------ Selected passage
Saturday, November 19, 2005

Vallicella on intentionality

Because of some of the interest in the issue of intentionality, I have redated this post to today.

Vallicella has been talking about intentionality in several posts, here, here, and here.

Friday, November 18, 2005

The shorte version of Paradise Lost

"Milton's Paradise Lost, one of the most sublime works of Western
literature, was reduced to a four-line text message (txtmsg) yesterday with
the blessing of the Lord Northcliffe professor emeritus of modern English
literature at University College, London (fule)," reports London's Daily
Telegraph:

It read: "Devl kikd outa hevn coz jelus of jesus&strts war.pd'off wiv god
so corupts man(md by god) wiv apel.devl stays serpnt 4hole life&man ruind.
Woe un2mnkind."

Thursday, November 17, 2005

An Internet Infidels discussion I started on intentionality.

I put a link to my response to Carrier on intentionality. I started the discussion and chose the topic, but somehow I'm guilty of the red herring fallacy. I didn't know that was possible.

David Downing on the C. S. Lewis nonsense machine

I sent a letter to fellow Lewis scholar David Downing warning him (as if he didn't already know) that the C. S. Lewis nonsense machine is about to kick into high gear.

Victor:
 
You're saying it hasn't kicked in already? I don't know which creates more weariness of the spirit--the relentless marketing of the movie (+ games, toys, Narnia McNuggets or whatever) or the jaded reviews by the critics.
 
Did you see the sardonic piece in the NYT by Charles McGrath? He drags out A. N. Wilson, Philip Pullman, all the usual suspects. Lewis wrote 60 years ago about "the habitual baseless arrogance of critics." It is clear things have only gotten worse since then. The film is not due out for another month, and I think I'm already coming down with a case of "Chronicles Fatigue Syndrome."
 
But I believe it will all be worth it if the current mania turns people's attention to the Narnia books, and then on to the rest of the Lewis canon. If even Balaam's ass could find his appointed place in the work of the Kingdom, then I'm sure Hollywood moguls and movie trinketeers might just find have their own part to play in a scenario much grander than any they could have imagined for the silver screen . . .
 
Best,
 
David

This is a link to Downing's book Into the Wardrobe.

Wednesday, November 16, 2005

Adam Gopnik on C. S. Lewis

Anyone who thinks that Wilson has written a good biography of Lewis should read John Beversluis's "Surprised by Freud." Beversluis is anything but a Lewis partisan; he wrote a full-length critique of Lewis's apologetics in 1985. But he has no use for the kind of psycholoanalyzing Wilson indulges in. Unfortunately, it's not online. Or you can read Gilbert Meilaender's critique of Wilson,

http://www.religion-online.org/showarticle.asp?title=774

or this by Kay Lindskoog.

http://cslewis.drzeus.net/papers/anwilsonerrata.html

And what do we make of a comment like "Lewis never stops to ask very hard why this faith rather than some other," and again "He is never troubled by the funny coincidence that thsi one staggering cosmic truth happens to be the established religioin of his own tribe, supported by every institution of the state, and reinforced by the university he works in, what Gladstone called the "God-fearing and God-supporting university of Oxford."
------------
------ Listing
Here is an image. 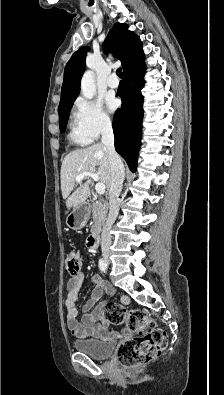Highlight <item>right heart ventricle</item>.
<instances>
[{
  "label": "right heart ventricle",
  "instance_id": "right-heart-ventricle-1",
  "mask_svg": "<svg viewBox=\"0 0 224 395\" xmlns=\"http://www.w3.org/2000/svg\"><path fill=\"white\" fill-rule=\"evenodd\" d=\"M69 138L73 143L80 145V146L87 145L92 141L91 139H89L88 137H86L85 135H83L82 133L79 132L76 124H74L71 127Z\"/></svg>",
  "mask_w": 224,
  "mask_h": 395
}]
</instances>
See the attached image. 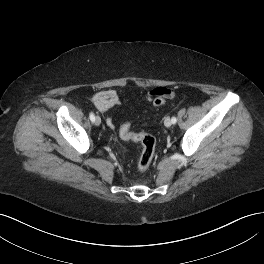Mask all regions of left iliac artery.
Listing matches in <instances>:
<instances>
[{
    "label": "left iliac artery",
    "instance_id": "left-iliac-artery-1",
    "mask_svg": "<svg viewBox=\"0 0 264 264\" xmlns=\"http://www.w3.org/2000/svg\"><path fill=\"white\" fill-rule=\"evenodd\" d=\"M171 121H172L173 124H175L177 122L176 117H172Z\"/></svg>",
    "mask_w": 264,
    "mask_h": 264
}]
</instances>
------------
Written exercise A
Set down the part of the blog excerpt that begins at the words "Did you see" and stops after the words "Into the Wardrobe.", matching it word for word.
Written exercise B
According to the blog excerpt, what is the title of David Downing's book?
Written exercise C
Continue the blog excerpt on C. S. Lewis and intentionality from the point where it stops.

Exercise response A
Did you see the sardonic piece in the NYT by Charles McGrath? He drags out A. N. Wilson, Philip Pullman, all the usual suspects. Lewis wrote 60 years ago about "the habitual baseless arrogance of critics." It is clear things have only gotten worse since then. The film is not due out for another month, and I think I'm already coming down with a case of "Chronicles Fatigue Syndrome."
 
But I believe it will all be worth it if the current mania turns people's attention to the Narnia books, and then on to the rest of the Lewis canon. If even Balaam's ass could find his appointed place in the work of the Kingdom, then I'm sure Hollywood moguls and movie trinketeers might just find have their own part to play in a scenario much grander than any they could have imagined for the silver screen . . .
 
Best,
 
David

This is a link to Downing's book Into the Wardrobe.

Exercise response B
Into the Wardrobe

Exercise response C
Really. Isn't that where Richard Dawkins hangs out these days? And wasn't he refused a full-professor position at Oxford because of his open espousal of Christianity? And he wrote at some length about why this faith and no other, and it was "Mere Christianity," not some sectarian doctrine, that he spent his life defending.

Again we get the "C. S. Lewis cult" gambit. Lewis has a "cult following," therefore anything his supporters say about him must be bunk; we have the more realistic portrait here." I don't deny the existence of misguided devotion to Lewis; what I deny is the implied Bulverization of anyone who rejects some negative characterization in particular.

Monday, November 14, 2005

Now they're suing schools for reading Narnia

Here is a news release about the separation of church and state lawsuit concerning state sponsorship for reading Narnia in school.

Is the AFR a transcendental argument"

This is another redated post to answer a question that was asked my by Mr. Sabatino, and which gets asked from time to time. See also my response to Don Jones a few weeks back.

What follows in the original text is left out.